Hello, my name is Charles McDowell and today I will be going over the fundamentals of Structured Query Language. SQL or Structured Query Language is based on the English language. In my opinion it is very easy to learn at first but difficult to master. Especially once you get to joins, aggregation, and subqueries. Here’s an example of what those look like:

SELECT users.firstname || ' ' || users.lastname

AS "Full Name"

FROM Accounts

JOIN Users U

ON Accounts.userid=Users.Userid

JOIN Products

ON Products.productid=Accounts.productid

WHERE Products.productid IN (SELECT productid

  FROM Products

  WHERE price>(SELECT avg(price)

    FROM Products))

GROUP BY Users.firstname, Users.lastname;

This may look confusing as a new comer, or even an intermediate developer looking at SQL for the first time.

Through this blog post, I hope to give a fresh perspective on learning SQL.

I’m focusing on PostgreSQL syntax in this post, although SQL syntax is very similar across databases. So some of these would work on MySQL, or other SQL databases.

The Three Main Keywords

There are many keywords used in SQL, SELECT, FROM, and WHERE will be used most of the time. These key words are the most fundamental way of querying a database.

Show me the data

So, here’s a quick over view of what’s in the database we’ll be referencing:

We have a Health Care Software Business, with Products, Accounts and Users.

  • Our “products” table has information about the productid, productname, price, date of availability, and version available. The product id in this a case is a Primary Key because it’s unique value with the sole purpose of referencing a specific row of data on this table.

  • Our “Users” table only has the first and last name of all registered users.

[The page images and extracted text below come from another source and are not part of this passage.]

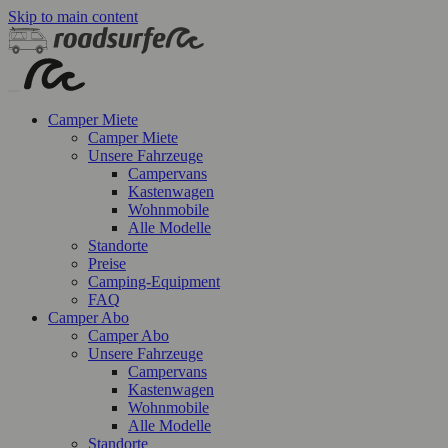
Skip to main content
Camper Miete
Camper Miete
Unsere Fahrzeuge
Campervans
Kastenwagen
Wohnmobile
Alle Modelle
Standorte
Preise
Camping-Equipment
FAQ
Camper Abo
Camper Abo
Unsere Fahrzeuge
Campervans
Kastenwagen
Wohnmobile
Alle Modelle
Standorte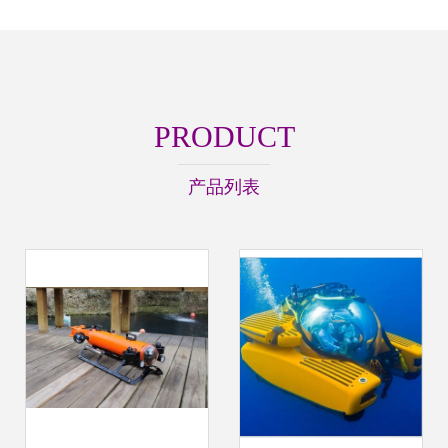
PRODUCT
产品列表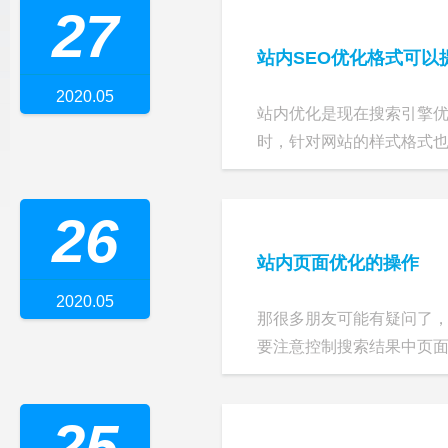
27
站内SEO优化格式可以
2020.05
站内优化是现在搜索引擎优
时，针对网站的样式格式也要“
26
站内页面优化的操作
2020.05
那很多朋友可能有疑问了
要注意控制搜索结果中页面的
25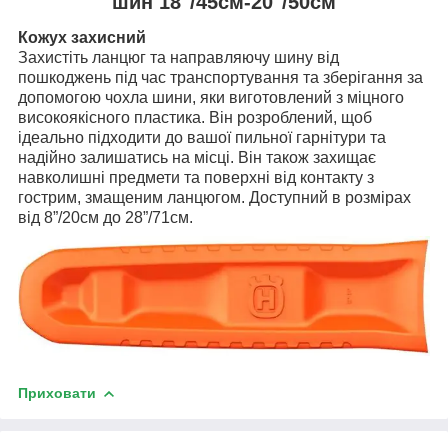
шин 18"/45см-20"/50см
Кожух захисний
Захистіть ланцюг та направляючу шину від
пошкоджень під час транспортування та зберігання за
допомогою чохла шини, яки виготовлений з міцного
високоякісного пластика. Він розроблений, щоб
ідеально підходити до вашої пильної гарнітури та
надійно залишатись на місці. Він також захищає
навколишні предмети та поверхні від контакту з
гострим, змащеним ланцюгом. Доступний в розмірах
від 8”/20см до 28”/71см.
Приховати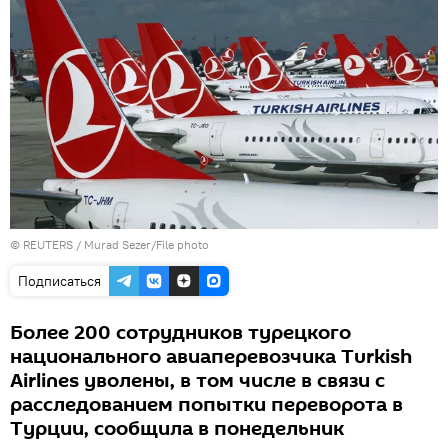
©
REUTERS
/ Murad Sezer/File photo
Подписаться
Более 200 сотрудников турецкого
национального авиаперевозчика Turkish
Airlines уволены, в том числе в связи с
расследованием попытки переворота в
Турции, сообщила в понедельник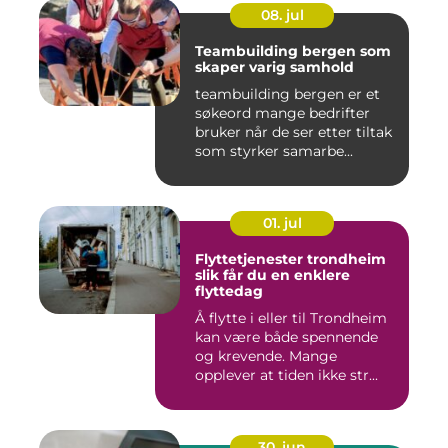
08. jul
Teambuilding bergen som
skaper varig samhold
teambuilding bergen er et
søkeord mange bedrifter
bruker når de ser etter tiltak
som styrker samarbe...
01. jul
Flyttetjenester trondheim
slik får du en enklere
flyttedag
Å flytte i eller til Trondheim
kan være både spennende
og krevende. Mange
opplever at tiden ikke str...
30. jun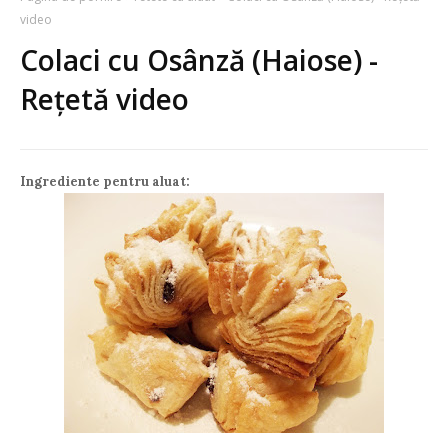
video
Colaci cu Osânză (Haiose) -
Rețetă video
Ingrediente pentru aluat:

  • The “Accounts” table has information on the Products bought by the users. The productid column refers to the id of the product in the “products” table that was sold, and the userid column corresponds to the member in the “users” table that borrowed the book. The productid, and userid in this case by the way is known as foreign keys. They are refencing the primary key of other tables, making a parent child relationship between the two tables and making the data relational. We also have the dates when the products were sold, and when they are expected to be updated to later versions.

 

Let’s Practice

For our first query : let’s get the names and ids of all products under 30$.

Our query would be:

SELECT productid AS "id", productname

FROM products

WHERE Price < 30;

Which would give us :

id ProductName

32 Calorie Calculator

13 Fitness Time Tracker

Simple enough. See if you can dissect the query to really understand what’s happening.

FROM where does the data come?

Obvious I know, but really matters when we start doing joins and subqueries. FROM points our query to its table, a collection of data organized in columns and rows. This table can exists currently, or a table which we generate through joins or subqueries.

WHERE should the data be restricted?

WHERE, acts to filter out the rows based on a condition that we set. In this case the only rows we want to consider are those where the value of the Price column is below 30$.

SELECT what you want.

Now that we have the rows we wanted from the table that we wanted, what data do we care about? In this case we wanted the productname and id of the product, so that’s what we SELECT. We can also rename the columns we want to show with an alias or AS.